Tuesday, September 9, 2008

Some pictures from Kyoto

One of the malls attached to Kyoto JR Station.


The grounds of Ryoan-ji (龍安寺), widely regarded as one of Japan's most beautiful temples.



The rock garden inside Ryoan-ji, made up of fifteen rocks and white gravel. This garden is considered to be a masterpiece. You can buy a booklet about it in Japanese that has over a page devoted to each rock.



Some pictures of Ninna-ji (仁和寺), which was at one time an imperial palace and is now the headquarters of one of the Buddhist sects.





Another temple complex called Myoshin-ji (妙心寺).



Here's a guy playing golf in park. It was pretty small park, so I'm not sure how he was really able to play.


A night scene in Yasakajinja (八坂神社).


The main gates of Yasakajinja.


Looking out from the gates onto the Kawaramachi area (河原町).


This creepy looking thing below, was actually pretty creepy.


I don't know what its called, but it's to help people put an end to bad relationships. You write about your relationship on a slip of paper from the lighted desk, paste it onto the blob, with all the other descriptions of bad relationships, and then craw through that dark hole.

I tried to read some of the slips. Most of them seemed to be about people, but there were also discussions of smokes, booze, gambling and such. I was then told that it was in bad form to be reading the slips.

Sunday, September 7, 2008

New Computer

I basically use my computer all day everyday so I seem to burn through them pretty quickly. Over the last few months my silver G4 Powerbook started to whine and eventually the CD drive died. Actually, it somehow simultaneously lost the ability to read CDs and to eject them at the same time. The only way to get the CDs out was with a credit card. Credit card insertion, however, seemed to have no effect on the machine's ability to read the disks.

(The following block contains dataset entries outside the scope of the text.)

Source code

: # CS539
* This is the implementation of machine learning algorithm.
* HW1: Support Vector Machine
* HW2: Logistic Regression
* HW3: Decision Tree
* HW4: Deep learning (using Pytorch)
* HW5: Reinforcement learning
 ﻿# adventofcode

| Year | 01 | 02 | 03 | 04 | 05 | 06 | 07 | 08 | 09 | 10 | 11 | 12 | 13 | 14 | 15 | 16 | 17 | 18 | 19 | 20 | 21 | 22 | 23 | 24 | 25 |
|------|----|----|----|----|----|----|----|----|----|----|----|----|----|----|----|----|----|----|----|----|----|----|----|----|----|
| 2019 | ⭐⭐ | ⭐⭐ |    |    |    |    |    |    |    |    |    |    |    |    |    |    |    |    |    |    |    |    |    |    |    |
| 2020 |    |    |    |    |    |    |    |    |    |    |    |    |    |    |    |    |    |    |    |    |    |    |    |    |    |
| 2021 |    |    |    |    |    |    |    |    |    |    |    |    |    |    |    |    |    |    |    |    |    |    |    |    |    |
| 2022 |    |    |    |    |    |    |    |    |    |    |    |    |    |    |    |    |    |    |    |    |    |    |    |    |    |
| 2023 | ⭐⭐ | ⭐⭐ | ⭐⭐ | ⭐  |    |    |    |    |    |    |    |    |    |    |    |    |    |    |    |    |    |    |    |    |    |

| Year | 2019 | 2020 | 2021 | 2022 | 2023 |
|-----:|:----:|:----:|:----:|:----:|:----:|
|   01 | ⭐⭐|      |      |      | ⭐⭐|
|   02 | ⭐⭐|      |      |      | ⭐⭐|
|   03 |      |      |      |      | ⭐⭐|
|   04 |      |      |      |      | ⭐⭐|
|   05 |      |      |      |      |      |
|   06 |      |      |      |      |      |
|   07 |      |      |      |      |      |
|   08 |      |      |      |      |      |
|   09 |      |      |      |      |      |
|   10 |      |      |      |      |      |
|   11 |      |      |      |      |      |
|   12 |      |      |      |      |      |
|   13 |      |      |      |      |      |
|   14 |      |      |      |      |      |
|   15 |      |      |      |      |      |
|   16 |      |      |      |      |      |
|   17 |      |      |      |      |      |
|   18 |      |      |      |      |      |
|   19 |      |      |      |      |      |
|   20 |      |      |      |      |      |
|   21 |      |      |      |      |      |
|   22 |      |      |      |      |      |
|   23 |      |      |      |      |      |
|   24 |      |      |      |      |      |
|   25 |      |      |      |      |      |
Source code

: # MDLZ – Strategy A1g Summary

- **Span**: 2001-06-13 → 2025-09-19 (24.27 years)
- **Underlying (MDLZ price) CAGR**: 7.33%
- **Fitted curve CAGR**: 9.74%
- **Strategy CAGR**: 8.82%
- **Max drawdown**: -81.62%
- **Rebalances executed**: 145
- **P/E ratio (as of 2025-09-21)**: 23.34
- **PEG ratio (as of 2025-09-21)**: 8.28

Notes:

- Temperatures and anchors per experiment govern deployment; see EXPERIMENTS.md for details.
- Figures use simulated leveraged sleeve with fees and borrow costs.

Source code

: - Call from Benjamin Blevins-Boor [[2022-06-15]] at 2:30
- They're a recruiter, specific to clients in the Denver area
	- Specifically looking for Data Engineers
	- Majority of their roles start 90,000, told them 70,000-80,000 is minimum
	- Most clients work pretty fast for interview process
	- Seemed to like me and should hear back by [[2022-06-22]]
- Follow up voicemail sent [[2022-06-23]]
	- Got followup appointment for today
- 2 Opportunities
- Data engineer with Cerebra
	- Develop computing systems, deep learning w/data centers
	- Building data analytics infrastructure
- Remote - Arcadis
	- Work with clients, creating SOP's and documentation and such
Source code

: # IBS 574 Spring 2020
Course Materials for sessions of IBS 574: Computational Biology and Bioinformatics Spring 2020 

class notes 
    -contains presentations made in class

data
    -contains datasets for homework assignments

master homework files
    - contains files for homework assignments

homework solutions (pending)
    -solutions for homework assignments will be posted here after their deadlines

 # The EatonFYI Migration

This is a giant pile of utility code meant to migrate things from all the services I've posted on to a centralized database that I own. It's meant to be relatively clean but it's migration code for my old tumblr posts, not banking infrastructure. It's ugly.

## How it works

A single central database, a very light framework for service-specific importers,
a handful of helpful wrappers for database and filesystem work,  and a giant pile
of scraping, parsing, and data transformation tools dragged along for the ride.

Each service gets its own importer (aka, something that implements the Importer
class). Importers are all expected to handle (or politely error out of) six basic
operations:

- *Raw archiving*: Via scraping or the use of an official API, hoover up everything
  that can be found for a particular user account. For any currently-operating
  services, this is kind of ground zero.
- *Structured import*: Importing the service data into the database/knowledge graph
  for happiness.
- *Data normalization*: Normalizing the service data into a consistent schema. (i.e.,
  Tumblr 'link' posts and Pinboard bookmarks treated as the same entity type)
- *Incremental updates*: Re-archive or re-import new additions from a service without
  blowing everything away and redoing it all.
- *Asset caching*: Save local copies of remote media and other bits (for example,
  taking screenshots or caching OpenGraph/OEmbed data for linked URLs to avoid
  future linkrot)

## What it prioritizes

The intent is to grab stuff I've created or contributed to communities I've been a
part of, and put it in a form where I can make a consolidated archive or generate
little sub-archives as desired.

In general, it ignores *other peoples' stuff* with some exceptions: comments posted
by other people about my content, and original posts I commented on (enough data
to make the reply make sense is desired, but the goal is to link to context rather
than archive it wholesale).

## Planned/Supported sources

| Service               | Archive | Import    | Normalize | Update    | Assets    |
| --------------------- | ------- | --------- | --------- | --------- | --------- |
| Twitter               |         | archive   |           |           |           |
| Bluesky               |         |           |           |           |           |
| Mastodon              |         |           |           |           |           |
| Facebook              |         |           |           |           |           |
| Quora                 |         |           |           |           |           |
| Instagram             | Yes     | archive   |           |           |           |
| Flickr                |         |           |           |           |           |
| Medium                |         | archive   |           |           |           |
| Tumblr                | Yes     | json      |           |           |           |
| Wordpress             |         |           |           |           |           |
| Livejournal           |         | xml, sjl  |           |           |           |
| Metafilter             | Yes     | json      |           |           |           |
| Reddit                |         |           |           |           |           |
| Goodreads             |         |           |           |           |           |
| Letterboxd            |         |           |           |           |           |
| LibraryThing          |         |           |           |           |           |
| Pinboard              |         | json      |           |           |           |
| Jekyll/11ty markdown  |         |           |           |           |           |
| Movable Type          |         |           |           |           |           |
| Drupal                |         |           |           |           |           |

For awhile I toyed with the idea of getting a Japanese Mac. I went down to the Apple Store a few times and tired them out. Everything was fine except one or two keys were in different places and I couldn't for the life of me find the open quote mark. (Maybe this explains why Japanese people so often enclose their quotes in English with two closing marks.) Eventually, however, I decided to special order a Mac with a US keyboard. This time, contrary to my usual practice, I didn't buy the top of the line model. My old Mac already did everything I needed and the current mid-range models blows it away.


It was a typical Japanese affair. They delivered the computer to the front door of my apartment a few days later and I handed them a huge wad of cash.

The transition between computers was painless. There's a special function for updating from your old Mac and I used this. It imported my home directory and all my applications, preferences, everything. In less than an hour I had my work environment exactly as I wanted it and everything now worked twice as fast and looked a bit better. This was the fastest computer upgrade of my life.

Below is new style of vending machines that are popping up at some of the bigger stations. The label in blue reads "Natural Disaster Response Style Vending Machine" (saigai-taiougata-jidouhanbaiki, 災害対応型自動販売機). The red line above this informs you that in the event of a natural disaster the contents will be free. It does so in a sort of cryptic style of Kanji abbreviation which is perfectly intelligible when you look at it, but if you just said it to someone they would have no idea what you meant.